* _TASK INSTRUCTIONS_: Retype the text of every row below word for word, keeping each line as it is, and leave the pictures out of your answer.

━━━━━ SOURCE MATERIAL ━━━━━

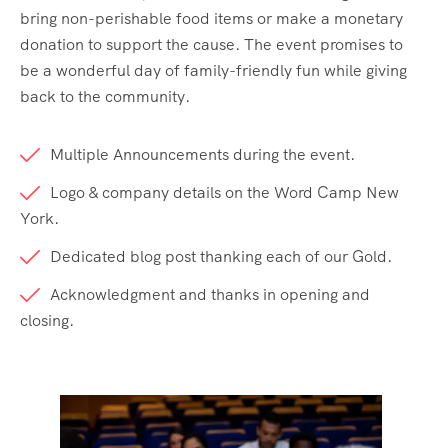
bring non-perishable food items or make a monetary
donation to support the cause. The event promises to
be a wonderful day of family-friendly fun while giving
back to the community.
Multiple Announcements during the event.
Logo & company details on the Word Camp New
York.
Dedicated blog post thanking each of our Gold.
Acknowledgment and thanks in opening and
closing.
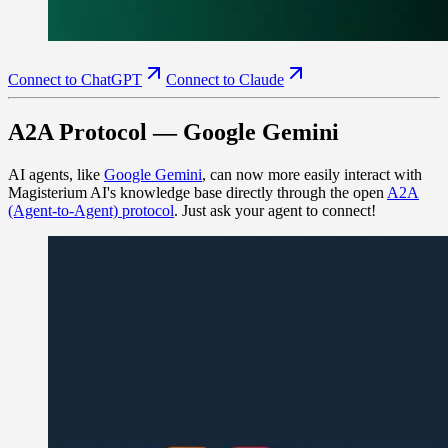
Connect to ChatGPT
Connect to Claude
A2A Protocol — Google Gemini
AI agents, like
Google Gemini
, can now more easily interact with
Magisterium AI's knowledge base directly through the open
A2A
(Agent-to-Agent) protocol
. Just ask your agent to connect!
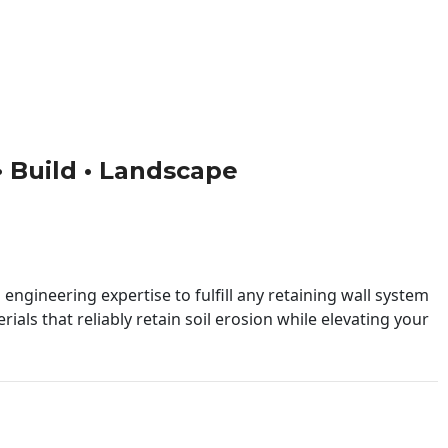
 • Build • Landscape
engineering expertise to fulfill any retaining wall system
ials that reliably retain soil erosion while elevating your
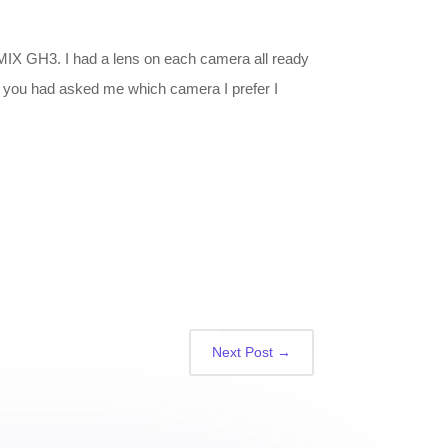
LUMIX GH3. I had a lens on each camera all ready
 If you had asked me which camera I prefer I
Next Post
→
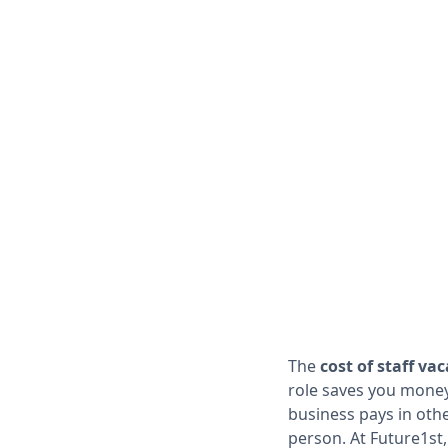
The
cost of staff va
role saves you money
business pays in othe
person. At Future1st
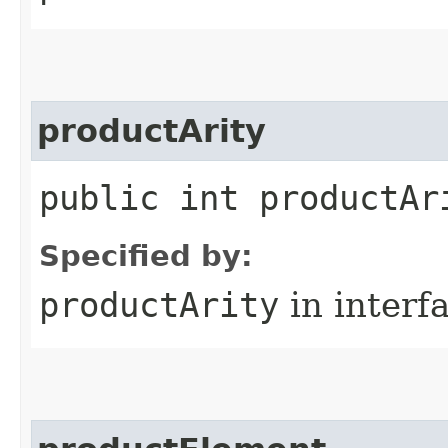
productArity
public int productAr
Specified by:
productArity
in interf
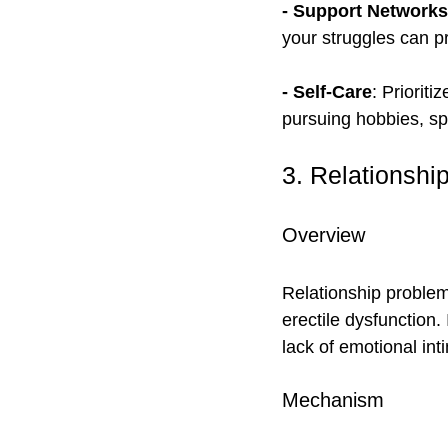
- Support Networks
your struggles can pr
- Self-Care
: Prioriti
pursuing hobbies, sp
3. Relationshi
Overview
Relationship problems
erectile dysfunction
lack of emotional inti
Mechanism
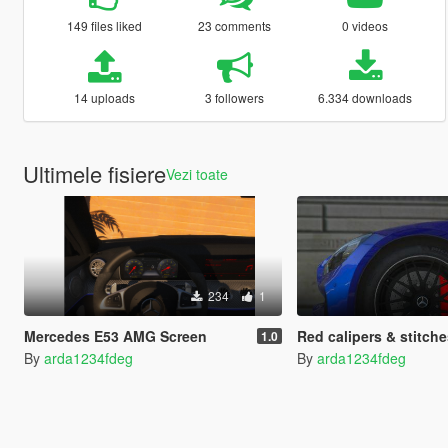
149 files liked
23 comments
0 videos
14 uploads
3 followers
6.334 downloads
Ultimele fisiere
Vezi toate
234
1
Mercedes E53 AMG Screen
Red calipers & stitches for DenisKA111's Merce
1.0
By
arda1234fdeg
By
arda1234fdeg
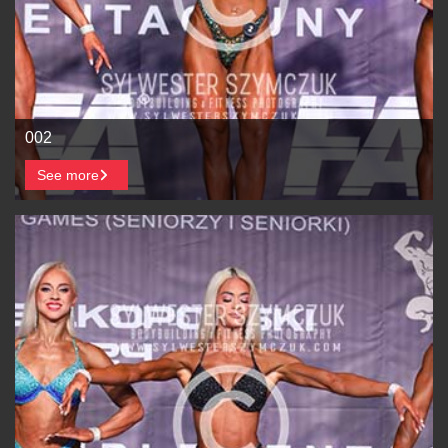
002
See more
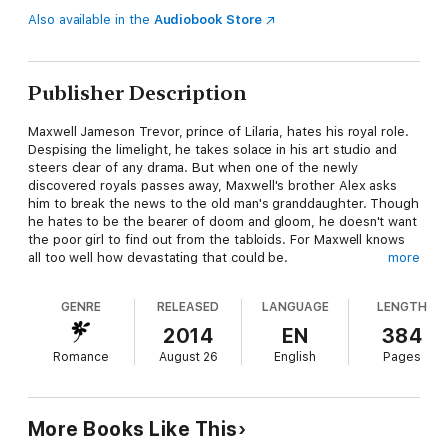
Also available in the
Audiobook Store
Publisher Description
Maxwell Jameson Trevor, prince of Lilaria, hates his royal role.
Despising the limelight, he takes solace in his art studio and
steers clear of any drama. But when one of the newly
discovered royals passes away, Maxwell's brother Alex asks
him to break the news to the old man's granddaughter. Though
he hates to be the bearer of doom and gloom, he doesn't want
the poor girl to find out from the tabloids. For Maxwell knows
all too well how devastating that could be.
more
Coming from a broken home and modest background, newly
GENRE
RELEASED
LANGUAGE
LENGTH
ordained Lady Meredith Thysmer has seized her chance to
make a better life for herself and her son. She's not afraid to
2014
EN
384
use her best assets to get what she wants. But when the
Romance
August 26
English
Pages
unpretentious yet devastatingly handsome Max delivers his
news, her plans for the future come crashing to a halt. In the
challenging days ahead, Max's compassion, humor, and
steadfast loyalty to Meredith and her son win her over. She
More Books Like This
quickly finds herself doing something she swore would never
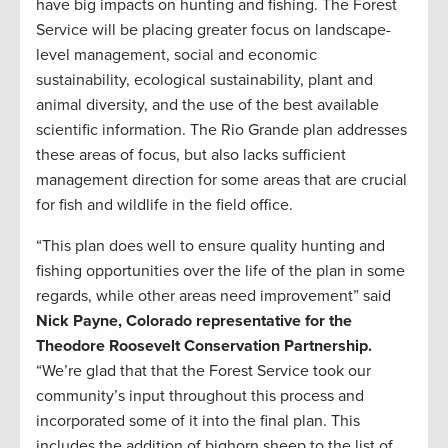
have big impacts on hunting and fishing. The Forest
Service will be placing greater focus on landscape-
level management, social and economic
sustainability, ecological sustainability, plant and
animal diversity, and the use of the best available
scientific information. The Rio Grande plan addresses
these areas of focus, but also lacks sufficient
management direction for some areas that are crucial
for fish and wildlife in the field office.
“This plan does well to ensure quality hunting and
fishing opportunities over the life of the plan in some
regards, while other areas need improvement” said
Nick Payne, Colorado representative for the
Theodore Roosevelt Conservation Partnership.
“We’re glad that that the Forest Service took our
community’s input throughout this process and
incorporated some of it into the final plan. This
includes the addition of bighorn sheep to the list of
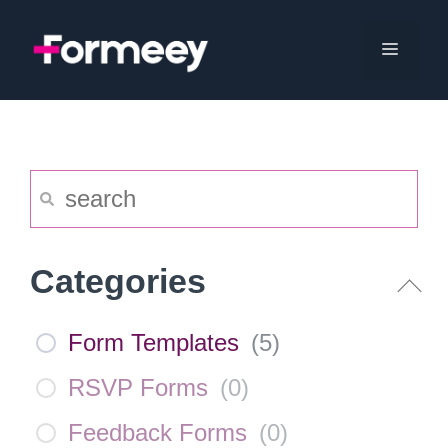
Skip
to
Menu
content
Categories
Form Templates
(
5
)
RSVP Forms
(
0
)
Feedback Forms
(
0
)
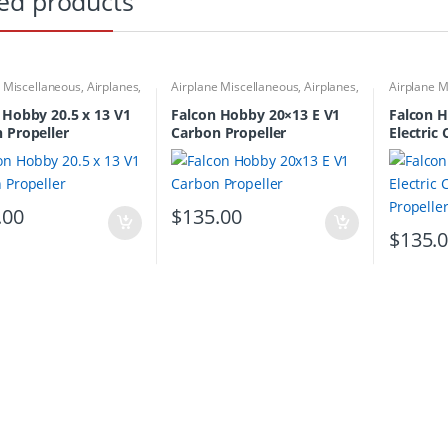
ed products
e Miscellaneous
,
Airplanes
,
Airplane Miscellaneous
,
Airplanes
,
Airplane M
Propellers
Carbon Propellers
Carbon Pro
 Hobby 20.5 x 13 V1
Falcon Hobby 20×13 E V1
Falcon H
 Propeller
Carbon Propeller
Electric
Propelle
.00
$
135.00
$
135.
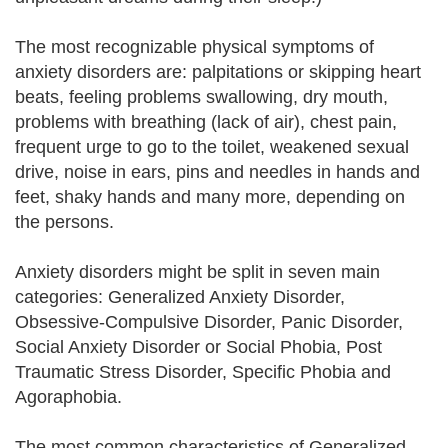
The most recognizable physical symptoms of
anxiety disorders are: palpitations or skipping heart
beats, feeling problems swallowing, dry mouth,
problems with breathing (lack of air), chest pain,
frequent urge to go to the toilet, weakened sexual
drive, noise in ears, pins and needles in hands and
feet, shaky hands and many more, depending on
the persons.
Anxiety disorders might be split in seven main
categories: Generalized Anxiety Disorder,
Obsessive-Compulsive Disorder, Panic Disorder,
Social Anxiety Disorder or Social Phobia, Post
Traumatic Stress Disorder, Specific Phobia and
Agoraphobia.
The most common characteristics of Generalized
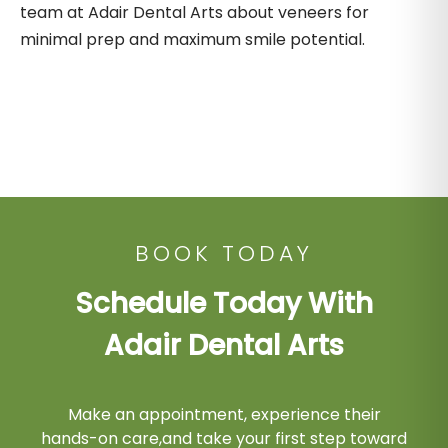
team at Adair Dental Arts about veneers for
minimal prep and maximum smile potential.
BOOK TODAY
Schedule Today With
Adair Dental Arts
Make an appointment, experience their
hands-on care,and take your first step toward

━━━━━

* _EXERCISE ANSWER_:
bring non-perishable food items or make a monetary
donation to support the cause. The event promises to
be a wonderful day of family-friendly fun while giving
back to the community.
Multiple Announcements during the event.
Logo & company details on the Word Camp New
York.
Dedicated blog post thanking each of our Gold.
Acknowledgment and thanks in opening and
closing.
Connect to ChatGPT
Connect to Claude
A2A Protocol — Google Gemini
AI agents, like
Google Gemini
, can now more easily interact with
Magisterium AI's knowledge base directly through the open
A2A
(Agent-to-Agent) protocol
. Just ask your agent to connect!
 • Build • Landscape
engineering expertise to fulfill any retaining wall system
ials that reliably retain soil erosion while elevating your
LUMIX GH3. I had a lens on each camera all ready
 If you had asked me which camera I prefer I
Next Post
→
The
cost of staff va
role saves you money
business pays in othe
person. At Future1st
productArity
public int productAr
Specified by:
productArity
in interf
- Support Networks
your struggles can pr
- Self-Care
: Prioriti
pursuing hobbies, sp
3. Relationshi
Overview
Relationship problems
erectile dysfunction
lack of emotional inti
Mechanism
149 files liked
23 comments
0 videos
14 uploads
3 followers
6.334 downloads
Ultimele fisiere
Vezi toate
234
1
Mercedes E53 AMG Screen
Red calipers & stitches for DenisKA111's Merce
1.0
By
arda1234fdeg
By
arda1234fdeg
002
See more
Also available in the
Audiobook Store
Publisher Description
Maxwell Jameson Trevor, prince of Lilaria, hates his royal role.
Despising the limelight, he takes solace in his art studio and
steers clear of any drama. But when one of the newly
discovered royals passes away, Maxwell's brother Alex asks
him to break the news to the old man's granddaughter. Though
he hates to be the bearer of doom and gloom, he doesn't want
the poor girl to find out from the tabloids. For Maxwell knows
all too well how devastating that could be.
more
Coming from a broken home and modest background, newly
GENRE
RELEASED
LANGUAGE
LENGTH
ordained Lady Meredith Thysmer has seized her chance to
make a better life for herself and her son. She's not afraid to
2014
EN
384
use her best assets to get what she wants. But when the
Romance
August 26
English
Pages
unpretentious yet devastatingly handsome Max delivers his
news, her plans for the future come crashing to a halt. In the
challenging days ahead, Max's compassion, humor, and
steadfast loyalty to Meredith and her son win her over. She
More Books Like This
quickly finds herself doing something she swore would never
have big impacts on hunting and fishing. The Forest
Service will be placing greater focus on landscape-
level management, social and economic
sustainability, ecological sustainability, plant and
animal diversity, and the use of the best available
scientific information. The Rio Grande plan addresses
these areas of focus, but also lacks sufficient
management direction for some areas that are crucial
for fish and wildlife in the field office.
“This plan does well to ensure quality hunting and
fishing opportunities over the life of the plan in some
regards, while other areas need improvement” said
Nick Payne, Colorado representative for the
Theodore Roosevelt Conservation Partnership.
“We’re glad that that the Forest Service took our
community’s input throughout this process and
incorporated some of it into the final plan. This
includes the addition of bighorn sheep to the list of
Skip
to
Menu
content
Categories
Form Templates
(
5
)
RSVP Forms
(
0
)
Feedback Forms
(
0
)
ed products
e Miscellaneous
,
Airplanes
,
Airplane Miscellaneous
,
Airplanes
,
Airplane M
Propellers
Carbon Propellers
Carbon Pro
 Hobby 20.5 x 13 V1
Falcon Hobby 20×13 E V1
Falcon H
 Propeller
Carbon Propeller
Electric
Propelle
.00
$
135.00
$
135.
The most recognizable physical symptoms of
anxiety disorders are: palpitations or skipping heart
beats, feeling problems swallowing, dry mouth,
problems with breathing (lack of air), chest pain,
frequent urge to go to the toilet, weakened sexual
drive, noise in ears, pins and needles in hands and
feet, shaky hands and many more, depending on
the persons.
Anxiety disorders might be split in seven main
categories: Generalized Anxiety Disorder,
Obsessive-Compulsive Disorder, Panic Disorder,
Social Anxiety Disorder or Social Phobia, Post
Traumatic Stress Disorder, Specific Phobia and
Agoraphobia.
The most common characteristics of Generalized
team at Adair Dental Arts about veneers for
minimal prep and maximum smile potential.
BOOK TODAY
Schedule Today With
Adair Dental Arts
Make an appointment, experience their
hands-on care,and take your first step toward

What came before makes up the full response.